I went to IC today and went over all of this, more or less. I told my IC that I'm starting, even after only a little more than 2 mos, to feel somewhat "normal" again. That I want to keep looking at the signs I missed, how to get in touch with my feelings more, how to navigate a world without a partner... but that I'm beginning to think that permanent NC is okay. That it's okay to move on without all of the "answers" about what happened here. That I can feel my sadness, but I don't have to keep swimming in it to the point that I'm not getting my work done and not moving on. If I walk away now, I have 10 years of mostly fantastic memories of a great guy I loved to death and can remember fondly... and only three weeks of absolute hell that, in time, perhaps I can simply accept as sad reality of life.
And I told IC that I refuse to confuse my love for WS as a justification for accepting his abuse or entertaining a notion of taking him back.

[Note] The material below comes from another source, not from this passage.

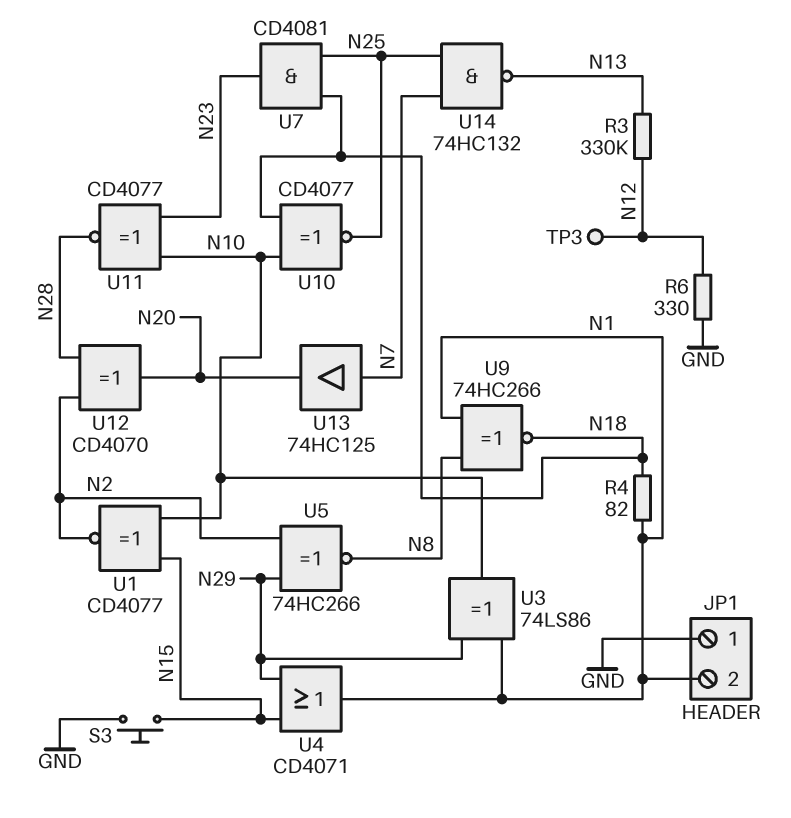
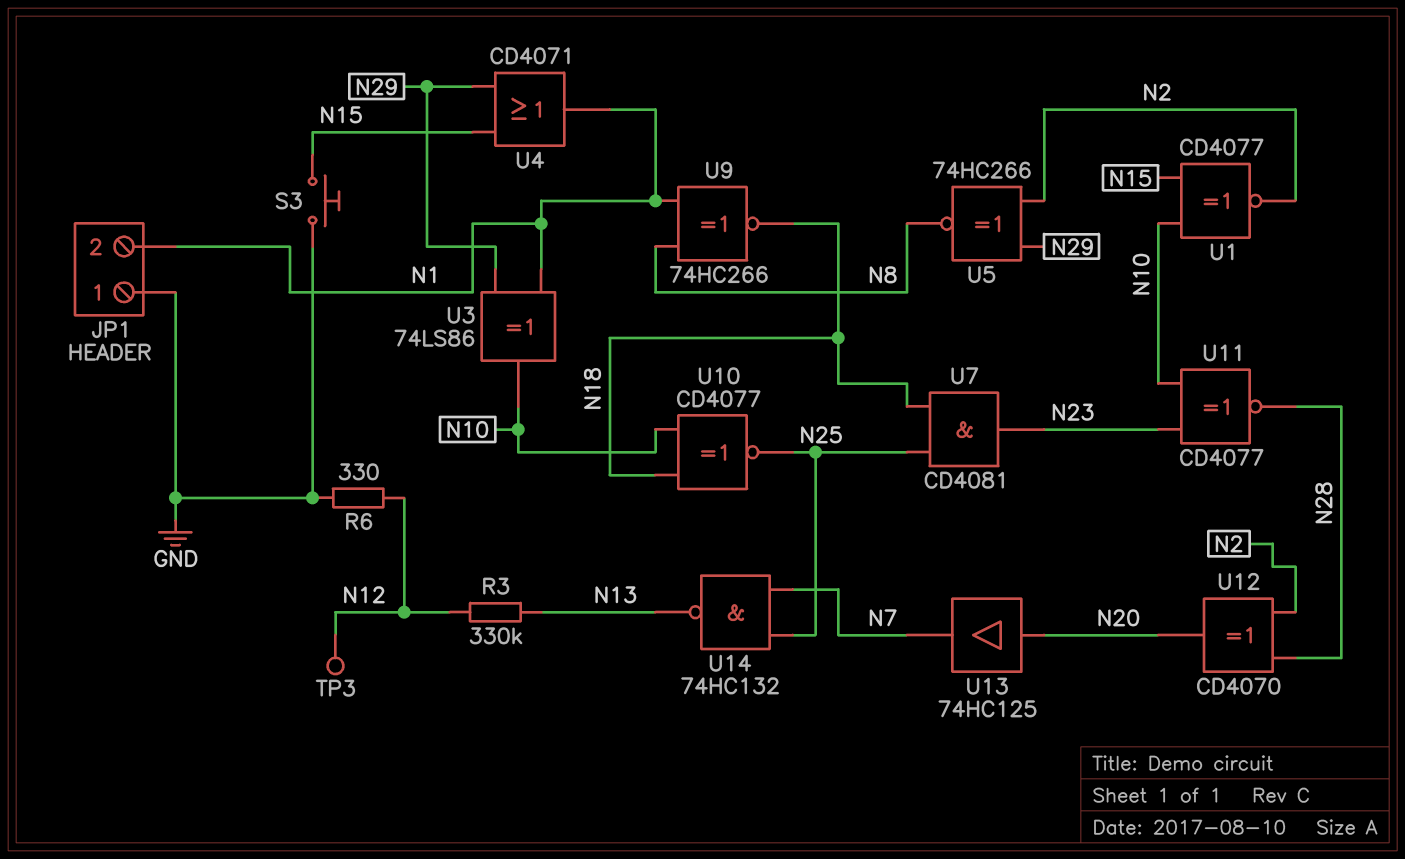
R4: 82 (N1, N18) -> none
U13: buffer 74HC125 (in N7, out N20) -> buffer 74HC125 (in N20, out N7)

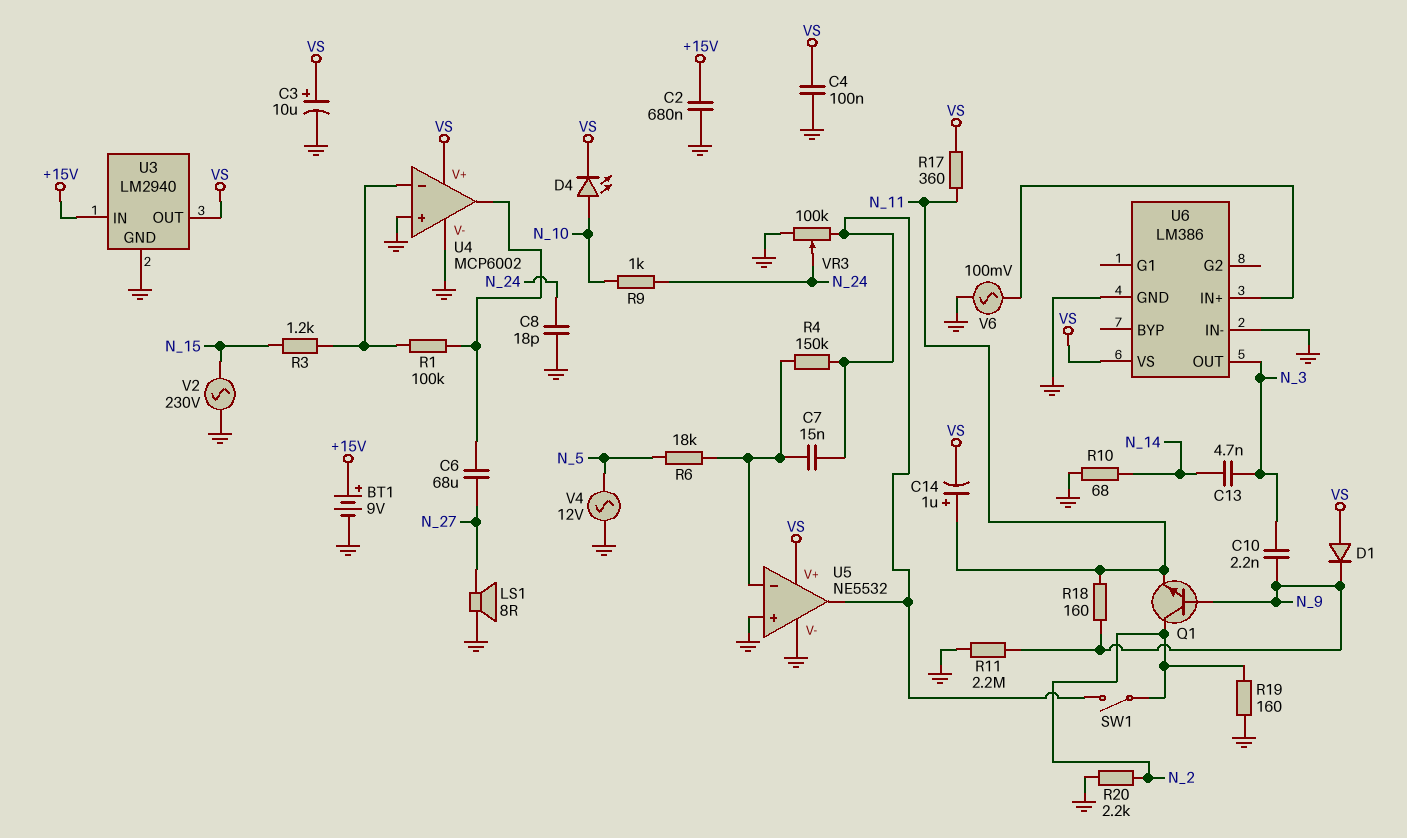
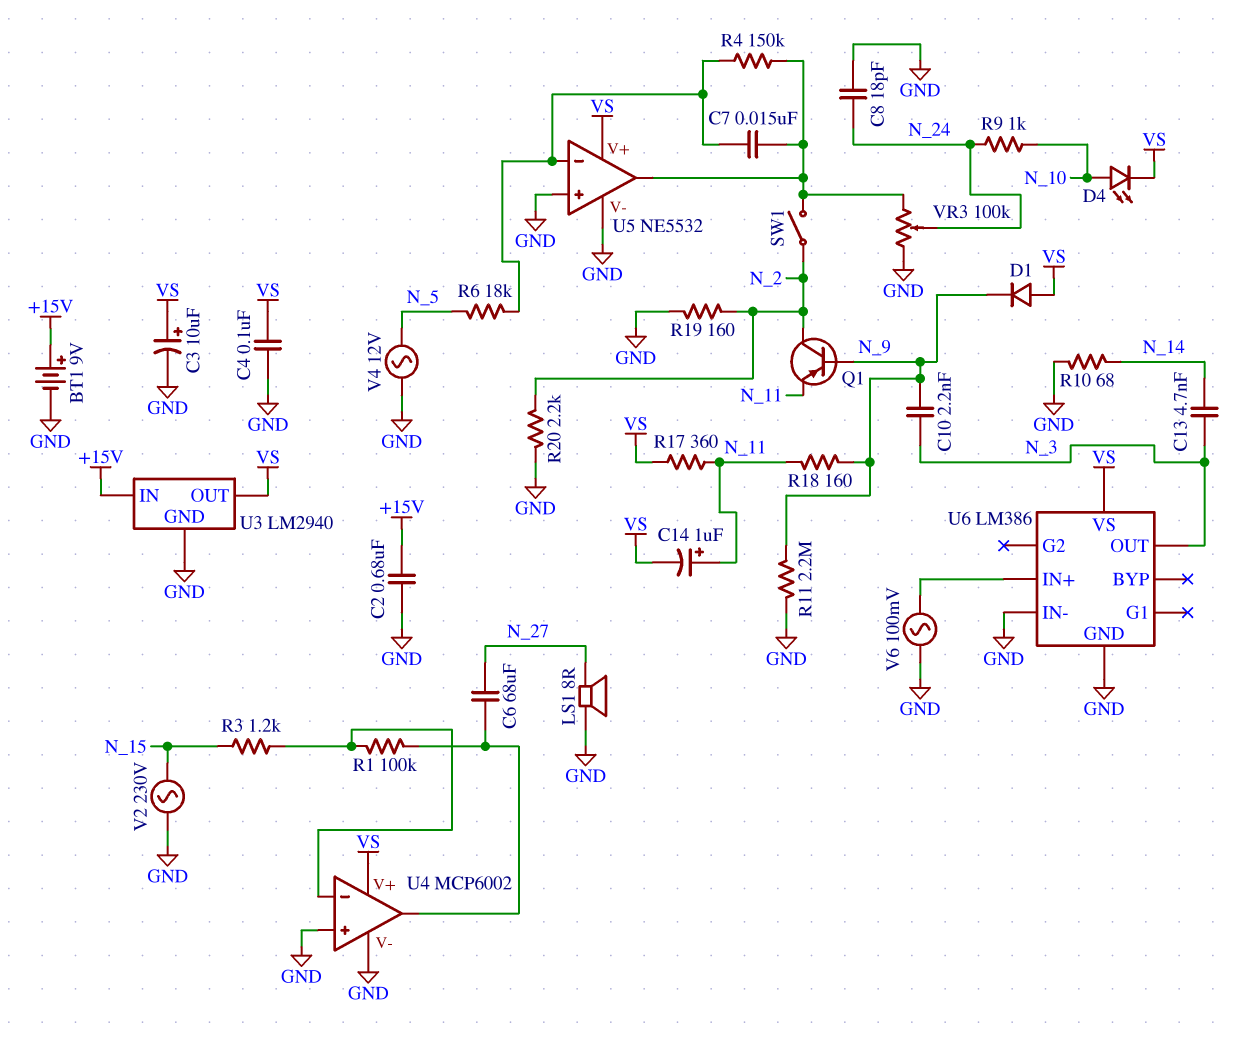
Q1: NPN (B N_9, C N_2, E N_11) -> PNP (B N_9, C N_2, E N_11)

And if he doesn't want to be with me and work it out-- for whatever reason-- fine. What other choice has he given me but to accept that?
I told IC that beginning to come into this stage of "acceptance" of saying goodbye to my WS and realizing that life is going to go on whether I like it or not has left me feeling a little "flat". Letting go of the drama and pain is like letting go of a connection to WS in some sense, and it leaves me all alone for the first time in a long time. It feels a sad and empty, although, in a strange way, it is still a warmer and safer place to be than attached to my WS and all of the pain that brings.
My IC says that he's glad I'm feeling better, but that I'm rationalizing again. I'm still letting WS dictate the terms of my emotional life. That I'm denying my feelings and "accommodating" WS as I’ve done in the past.
I'm still so confused by this. What other choice do I have but acceptance? I have to let acceptance win or I'm fighting a losing battle. What’s the alternative? What exactly am I missing here?